Quindi, nella vigenza della normativa precedente applicabile al caso di specie, l’atto introduttivo del giudizio di accertamento dell’obbligo del terzo, pur essendo una domanda giudiziale (cfr. Cass. n. 1167/99), assumeva una forma del tutto peculiare poichè non si richiedeva che il creditore istante redigesse e notificasse un atto di citazione: era sufficiente – e necessario – che egli formulasse, necessariamente per il tramite del suo difensore, una istanza, anche oralmente, all’udienza fissata dal giudice dell’esecuzione per la dichiarazione del terzo. L’istanza si considera così validamente proposta nei confronti dei presenti (come espressamente affermato nella motivazione della sentenza di questa Corte n. 17349/11, cui si fa rinvio). Quanto alle parti assenti, si è ritenuta sufficiente la notificazione del processo verbale contenente l’istanza del creditore (cfr. già Cass. n. 2417/68 e n. 3106/78, nonchè Cass. n. 2286/96).

In conclusione, va affermato che, nel vigore degli artt. 548 e 549 c.p.c., precedenti le modifiche apportate sia dalla L. 24 dicembre 2012, n. 228 sia dal D.L. 12 settembre 2014, n. 132, convertito nella L. 10 novembre 2014, n. 162, l’accertamento dell’obbligo del terzo, pur svolgendosi come ordinario giudizio di cognizione, segue, senza soluzione di continuità nell’ambito del procedimento, la dichiarazione mancata, negativa o contestata del terzo e necessita per la sua introduzione soltanto di apposita istanza del creditore che può e deve essere rivolta al giudice dell’esecuzione, in quel contesto, dal procuratore del creditore munito di ogni più ampio potere per far conseguire al creditore un risultato utile, non necessitando del conferimento di una autonoma e distinta procura al difensore del creditore e neppure della notificazione di un atto di citazione avente il contenuto di cui all’art. 163 c.p.c..

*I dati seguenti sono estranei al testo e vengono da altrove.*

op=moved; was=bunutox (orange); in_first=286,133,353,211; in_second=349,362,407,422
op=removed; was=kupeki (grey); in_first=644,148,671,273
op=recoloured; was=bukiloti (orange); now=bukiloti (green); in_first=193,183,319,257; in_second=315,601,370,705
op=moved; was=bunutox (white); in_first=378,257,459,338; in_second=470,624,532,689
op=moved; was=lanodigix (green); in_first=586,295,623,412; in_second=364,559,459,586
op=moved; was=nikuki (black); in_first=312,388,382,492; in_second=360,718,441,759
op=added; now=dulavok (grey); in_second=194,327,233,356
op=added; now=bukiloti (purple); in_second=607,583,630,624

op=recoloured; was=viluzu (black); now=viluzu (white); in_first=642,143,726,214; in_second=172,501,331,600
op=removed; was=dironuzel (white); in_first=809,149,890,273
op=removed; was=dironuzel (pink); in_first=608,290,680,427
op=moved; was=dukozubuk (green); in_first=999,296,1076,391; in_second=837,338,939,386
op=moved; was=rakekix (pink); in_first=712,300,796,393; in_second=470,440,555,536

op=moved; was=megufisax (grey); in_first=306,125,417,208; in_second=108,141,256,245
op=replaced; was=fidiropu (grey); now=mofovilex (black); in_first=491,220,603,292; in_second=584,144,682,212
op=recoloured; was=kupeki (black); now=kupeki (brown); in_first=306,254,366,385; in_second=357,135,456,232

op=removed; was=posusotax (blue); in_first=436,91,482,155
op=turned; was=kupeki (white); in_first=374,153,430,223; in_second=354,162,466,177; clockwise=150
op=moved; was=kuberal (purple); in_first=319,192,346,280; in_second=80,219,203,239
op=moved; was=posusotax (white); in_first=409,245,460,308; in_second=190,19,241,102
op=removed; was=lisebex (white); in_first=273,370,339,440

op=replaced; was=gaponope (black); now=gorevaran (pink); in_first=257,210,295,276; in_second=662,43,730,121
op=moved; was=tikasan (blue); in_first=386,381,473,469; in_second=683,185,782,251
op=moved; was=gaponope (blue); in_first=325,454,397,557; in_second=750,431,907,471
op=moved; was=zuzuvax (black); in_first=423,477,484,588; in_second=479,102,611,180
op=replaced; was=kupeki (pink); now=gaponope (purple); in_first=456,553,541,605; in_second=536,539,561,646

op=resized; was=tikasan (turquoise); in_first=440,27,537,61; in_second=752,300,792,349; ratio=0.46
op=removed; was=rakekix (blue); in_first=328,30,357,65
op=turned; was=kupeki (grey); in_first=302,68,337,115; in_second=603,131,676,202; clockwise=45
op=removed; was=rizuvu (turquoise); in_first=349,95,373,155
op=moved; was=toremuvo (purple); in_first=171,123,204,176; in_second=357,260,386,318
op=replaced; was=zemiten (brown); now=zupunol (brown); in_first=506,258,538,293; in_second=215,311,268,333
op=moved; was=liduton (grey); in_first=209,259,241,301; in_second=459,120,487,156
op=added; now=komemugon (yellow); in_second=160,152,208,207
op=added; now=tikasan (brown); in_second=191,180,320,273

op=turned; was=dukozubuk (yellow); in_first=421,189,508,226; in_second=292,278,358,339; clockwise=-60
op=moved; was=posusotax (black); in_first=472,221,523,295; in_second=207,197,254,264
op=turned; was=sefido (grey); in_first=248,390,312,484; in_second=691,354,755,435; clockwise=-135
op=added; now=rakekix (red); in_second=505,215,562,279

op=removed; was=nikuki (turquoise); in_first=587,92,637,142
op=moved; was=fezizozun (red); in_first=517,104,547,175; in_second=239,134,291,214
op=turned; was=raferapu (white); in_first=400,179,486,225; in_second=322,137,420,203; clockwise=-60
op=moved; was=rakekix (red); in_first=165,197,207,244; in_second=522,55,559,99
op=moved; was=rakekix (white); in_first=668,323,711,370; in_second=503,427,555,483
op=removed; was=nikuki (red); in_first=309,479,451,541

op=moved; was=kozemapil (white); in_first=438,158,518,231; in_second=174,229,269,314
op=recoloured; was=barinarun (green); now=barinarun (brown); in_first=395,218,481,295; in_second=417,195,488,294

L’accoglimento del primo motivo di ricorso comporta la cassazione della sentenza impugnata con rinvio alla corte d’appello di provenienza e l’assorbimento del secondo motivo.

PQM

Accoglie il primo motivo di ricorso, assorbito il secondo; cassa la sentenza impugnata e rinvia anche per le spese alla corte d’appello di Venezia in diversa composizione.

Così deciso in Roma, nella Camera di consiglio della Corte di cassazione, il 21 settembre 2016.